Peki başka bir yol yok mu? Öfkeyi bir çalar saatin alarmı gibi görmek, gerçekten tahammülümün sonuna vardığımı fark etmek, dikkatimi, ilgimi karşı taraftan kendi iç dünyama yöneltmek mümkün mü? Bunu yaparsam nasıl bir armağan beni bekliyor? 

Dün ilkini gerçekleştirdiğimiz okuma ve alıştırma grubunda bu sorular etrafında dolaştık. Kısa sürede çağrım karşılık bulduğu, alıştırma grubuna dair belirlediğim ricalar kabul gördüğü için iyimser, istekli, motive, şükran dolu hissediyorum çünkü ... 

Katılımcılar Şiddetsiz İletişim (Şİ) kavramlarını öğrenme ve/ya gözden geçirme imkânı buldu.  

Katılımcılar için Şİ'i uygulamada akıcılık geliştirmelerine yardımcı olacak bir alan açtım.

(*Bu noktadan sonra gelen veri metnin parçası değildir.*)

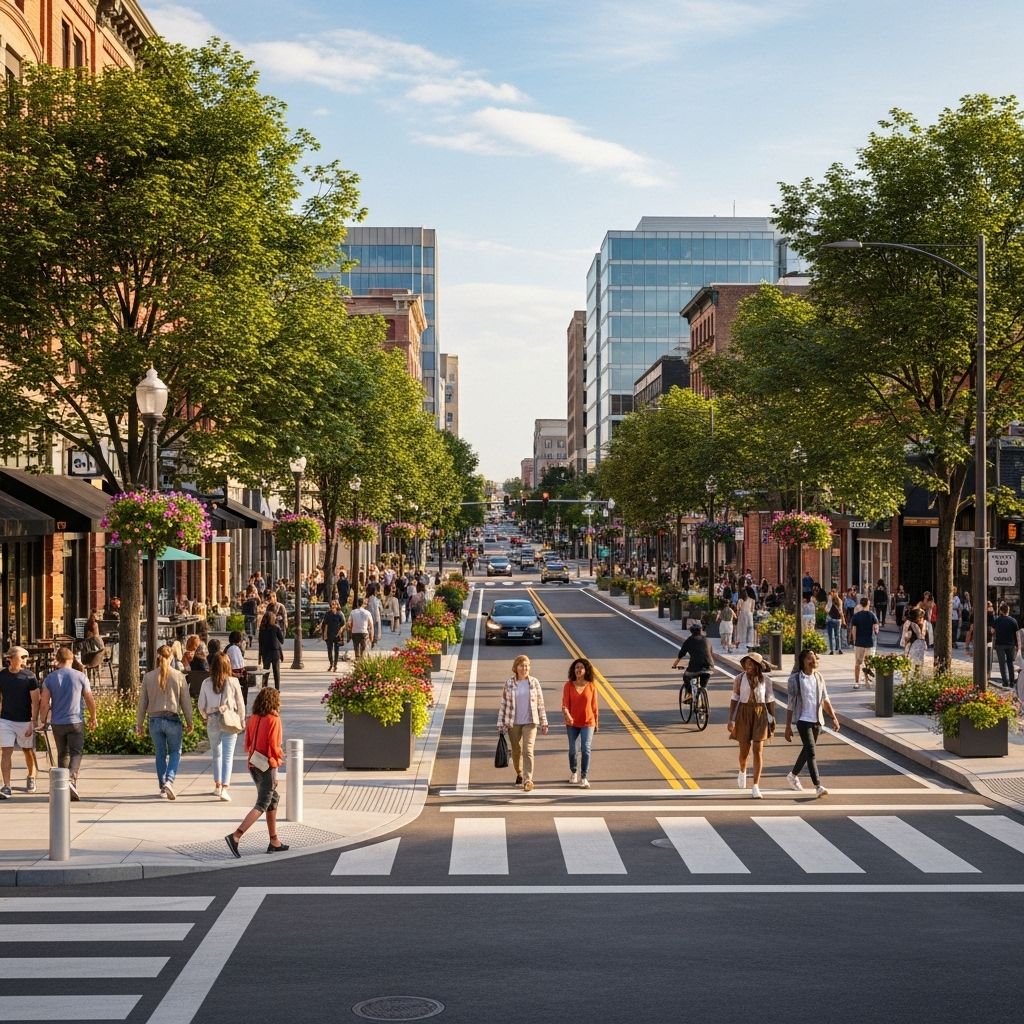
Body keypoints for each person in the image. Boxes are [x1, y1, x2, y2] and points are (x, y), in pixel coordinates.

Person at [225, 686, 288, 857]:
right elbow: (274, 747)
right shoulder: (274, 719)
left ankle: (274, 840)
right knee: (262, 803)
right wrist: (276, 770)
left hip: (254, 764)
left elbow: (247, 743)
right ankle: (236, 835)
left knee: (273, 799)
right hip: (267, 765)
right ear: (274, 701)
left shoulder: (253, 718)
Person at [37, 647, 96, 801]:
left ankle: (63, 786)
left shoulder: (50, 678)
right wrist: (93, 716)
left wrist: (43, 720)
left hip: (58, 722)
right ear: (71, 659)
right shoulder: (80, 676)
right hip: (75, 720)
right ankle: (71, 779)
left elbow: (44, 702)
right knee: (76, 752)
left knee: (63, 753)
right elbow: (89, 698)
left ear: (57, 660)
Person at [136, 644, 193, 799]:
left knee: (160, 753)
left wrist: (139, 724)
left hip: (154, 720)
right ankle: (169, 780)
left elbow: (143, 702)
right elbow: (185, 701)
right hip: (173, 719)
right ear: (172, 657)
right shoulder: (179, 676)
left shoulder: (148, 677)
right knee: (175, 752)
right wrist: (190, 721)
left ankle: (162, 786)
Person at [784, 648, 840, 798]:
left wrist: (833, 718)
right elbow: (790, 704)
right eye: (809, 658)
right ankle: (818, 785)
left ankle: (792, 775)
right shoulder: (795, 679)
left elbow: (825, 699)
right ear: (802, 661)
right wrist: (788, 726)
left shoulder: (819, 677)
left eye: (814, 657)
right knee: (811, 751)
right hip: (802, 719)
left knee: (807, 751)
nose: (813, 660)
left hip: (816, 720)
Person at [726, 652, 776, 800]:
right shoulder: (739, 679)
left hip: (760, 714)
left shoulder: (766, 680)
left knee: (758, 750)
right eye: (746, 663)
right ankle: (742, 770)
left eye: (751, 663)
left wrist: (772, 720)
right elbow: (735, 699)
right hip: (744, 713)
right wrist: (731, 720)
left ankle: (755, 786)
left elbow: (770, 701)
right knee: (744, 752)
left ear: (757, 666)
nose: (748, 666)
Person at [497, 654, 548, 793]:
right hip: (513, 722)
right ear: (516, 667)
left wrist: (544, 722)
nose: (524, 668)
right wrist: (500, 723)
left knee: (528, 750)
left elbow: (540, 703)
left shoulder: (534, 683)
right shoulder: (509, 683)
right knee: (516, 750)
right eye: (521, 665)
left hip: (530, 722)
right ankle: (519, 772)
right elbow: (504, 704)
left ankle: (528, 780)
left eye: (527, 665)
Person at [198, 652, 246, 802]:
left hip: (212, 719)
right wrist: (242, 719)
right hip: (229, 719)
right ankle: (225, 787)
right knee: (227, 755)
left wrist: (206, 716)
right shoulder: (233, 682)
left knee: (216, 754)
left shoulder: (206, 683)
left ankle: (217, 785)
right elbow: (240, 704)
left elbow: (201, 705)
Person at [0, 646, 39, 798]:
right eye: (22, 657)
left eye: (26, 657)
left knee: (27, 750)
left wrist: (33, 721)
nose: (25, 660)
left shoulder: (30, 677)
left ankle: (31, 776)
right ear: (11, 658)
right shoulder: (2, 675)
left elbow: (36, 701)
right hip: (6, 719)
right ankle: (6, 786)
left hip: (24, 720)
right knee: (6, 752)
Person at [561, 658, 599, 788]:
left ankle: (584, 777)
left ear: (586, 670)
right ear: (573, 670)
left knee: (585, 749)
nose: (578, 670)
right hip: (572, 723)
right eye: (576, 667)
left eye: (581, 667)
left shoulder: (591, 686)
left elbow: (594, 707)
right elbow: (565, 704)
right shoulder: (568, 685)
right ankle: (573, 771)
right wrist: (567, 715)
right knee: (573, 750)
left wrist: (596, 723)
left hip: (588, 722)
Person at [672, 622, 716, 702]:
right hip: (709, 667)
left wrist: (675, 664)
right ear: (701, 631)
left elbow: (681, 653)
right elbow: (711, 654)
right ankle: (703, 695)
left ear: (691, 631)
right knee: (703, 685)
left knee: (686, 676)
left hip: (695, 667)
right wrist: (712, 665)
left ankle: (689, 694)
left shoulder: (689, 640)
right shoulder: (707, 640)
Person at [850, 597, 879, 690]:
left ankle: (856, 682)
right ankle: (867, 682)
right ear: (868, 604)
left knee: (857, 663)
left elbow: (854, 630)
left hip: (859, 642)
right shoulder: (872, 615)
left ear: (860, 604)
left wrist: (854, 640)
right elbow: (876, 629)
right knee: (868, 663)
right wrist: (876, 631)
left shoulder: (856, 616)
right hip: (870, 642)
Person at [991, 603, 1020, 688]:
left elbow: (992, 631)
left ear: (1001, 611)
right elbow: (1017, 634)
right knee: (1010, 663)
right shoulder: (1013, 620)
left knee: (1002, 664)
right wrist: (1018, 645)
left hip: (1000, 644)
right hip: (1011, 644)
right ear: (1008, 611)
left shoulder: (997, 620)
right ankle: (1012, 682)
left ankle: (1005, 682)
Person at [258, 610, 285, 690]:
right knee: (276, 672)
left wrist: (260, 656)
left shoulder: (262, 629)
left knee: (265, 672)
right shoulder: (276, 628)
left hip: (265, 653)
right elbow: (282, 640)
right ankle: (277, 689)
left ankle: (264, 688)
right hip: (275, 652)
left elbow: (260, 643)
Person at [320, 599, 346, 671]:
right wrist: (325, 634)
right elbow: (325, 625)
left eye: (334, 604)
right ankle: (331, 664)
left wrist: (340, 631)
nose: (333, 605)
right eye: (332, 604)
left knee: (336, 650)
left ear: (337, 605)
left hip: (337, 635)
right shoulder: (328, 613)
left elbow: (343, 624)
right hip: (329, 634)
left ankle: (335, 665)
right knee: (329, 650)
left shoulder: (340, 614)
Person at [902, 607, 928, 673]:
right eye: (922, 618)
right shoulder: (913, 626)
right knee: (917, 664)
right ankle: (913, 676)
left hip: (914, 646)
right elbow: (908, 637)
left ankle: (909, 675)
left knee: (911, 663)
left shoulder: (910, 624)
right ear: (918, 618)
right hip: (915, 646)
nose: (923, 619)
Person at [824, 587, 845, 655]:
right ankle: (839, 649)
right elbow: (841, 611)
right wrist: (843, 620)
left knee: (830, 636)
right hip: (838, 620)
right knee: (837, 635)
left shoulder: (830, 601)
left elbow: (827, 609)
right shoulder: (840, 601)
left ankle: (832, 650)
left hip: (830, 619)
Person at [734, 587, 755, 651]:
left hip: (746, 616)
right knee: (745, 630)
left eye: (744, 592)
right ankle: (744, 643)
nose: (744, 594)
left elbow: (752, 610)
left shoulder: (749, 600)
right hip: (745, 616)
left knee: (746, 630)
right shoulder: (742, 600)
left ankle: (747, 644)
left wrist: (738, 616)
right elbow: (738, 610)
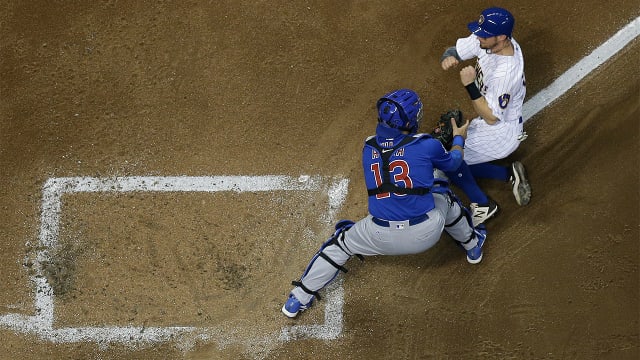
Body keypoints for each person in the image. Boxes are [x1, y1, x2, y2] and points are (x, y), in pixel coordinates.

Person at [282, 88, 487, 318]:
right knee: (443, 192)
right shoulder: (427, 145)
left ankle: (297, 299)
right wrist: (458, 138)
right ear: (410, 120)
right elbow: (454, 163)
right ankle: (473, 247)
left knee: (340, 244)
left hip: (377, 235)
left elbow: (396, 163)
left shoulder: (368, 146)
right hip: (425, 233)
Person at [439, 7, 532, 226]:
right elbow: (455, 50)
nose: (478, 36)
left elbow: (491, 117)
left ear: (501, 38)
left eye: (484, 34)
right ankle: (509, 173)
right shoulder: (489, 39)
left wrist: (470, 85)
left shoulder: (506, 73)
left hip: (501, 133)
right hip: (490, 123)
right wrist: (449, 56)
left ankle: (483, 204)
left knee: (447, 162)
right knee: (452, 153)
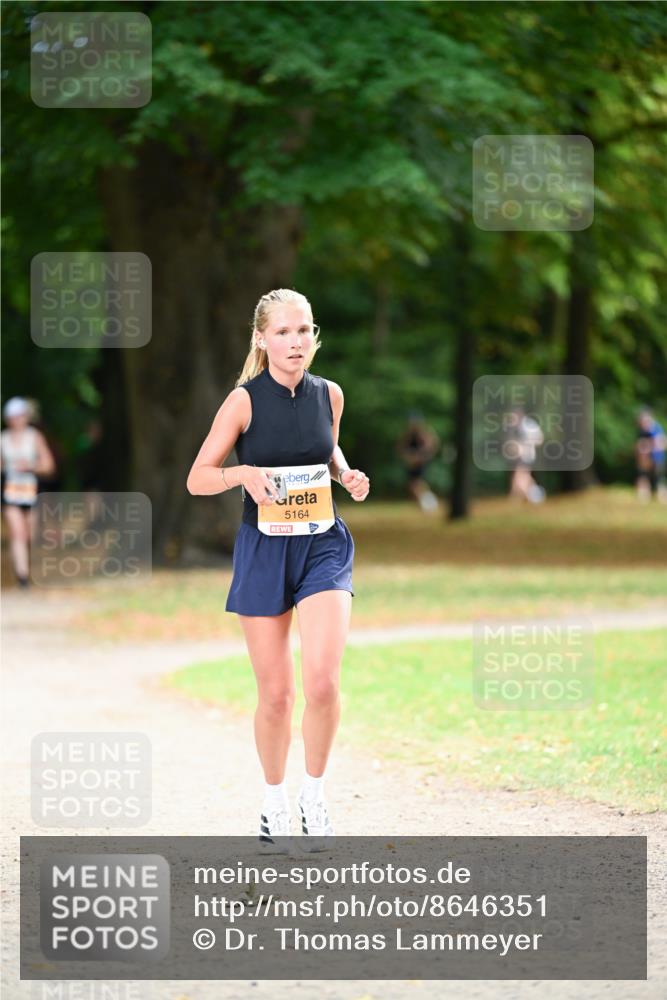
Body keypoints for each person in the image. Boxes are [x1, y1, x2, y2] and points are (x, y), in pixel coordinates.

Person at [187, 289, 370, 853]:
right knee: (276, 695)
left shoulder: (330, 394)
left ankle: (314, 795)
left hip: (322, 547)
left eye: (304, 330)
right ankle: (274, 802)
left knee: (323, 682)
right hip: (264, 548)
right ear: (262, 339)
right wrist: (242, 475)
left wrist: (345, 474)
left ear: (314, 336)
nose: (296, 342)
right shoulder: (242, 402)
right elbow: (197, 477)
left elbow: (327, 452)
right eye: (284, 332)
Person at [1, 397, 56, 588]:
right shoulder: (3, 439)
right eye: (12, 417)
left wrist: (31, 467)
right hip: (10, 493)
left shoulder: (35, 437)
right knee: (17, 533)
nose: (16, 420)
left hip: (31, 492)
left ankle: (30, 568)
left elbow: (49, 466)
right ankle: (22, 577)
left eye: (19, 416)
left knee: (30, 535)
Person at [396, 411, 440, 511]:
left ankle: (429, 504)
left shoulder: (423, 434)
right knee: (414, 485)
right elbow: (401, 448)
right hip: (412, 464)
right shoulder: (408, 435)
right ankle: (427, 503)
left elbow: (430, 448)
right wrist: (408, 458)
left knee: (417, 484)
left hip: (421, 463)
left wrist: (418, 458)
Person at [505, 406, 545, 503]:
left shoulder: (528, 426)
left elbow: (540, 439)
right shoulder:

Benzer şekilde düşünen bir topluluk oluşturma tohumları attım. Böyle bir topluluk içinde pratikleri sürdürmenin bireysel hareket etmekten daha destekleyici olduğuna dair güçlü bir inancım var.

Yapılan alıştırmaların katılımcıların empati ve bağlantı ihtiyaçlarını karşılamaya katkı sunduğunu deneyimledim.

Şİ ile temellenen arkadaşlıklar geliştirme potansiyeli gördüm. 

Şİ amacından ve bilincinden ilham alarak hayatlarına dahil etme kapısını araladım. 

Daha ne olsun? Şimdi güneşli, aydınlık pazar gününe karışabilirim. Okudukların senin içinde bir yerlere dokunduysa özendiysen, imrendiysen diyelim ya da benzer bir deneyimin içinden yüreğine akan, dilinin ucundan çıkmak isteyen bir şeyler varsa lütfen yaz. Geri döndüğümde merakla okuyacak, ilgi ve hevesle yanıtlayacağımdan emin olabilirsin.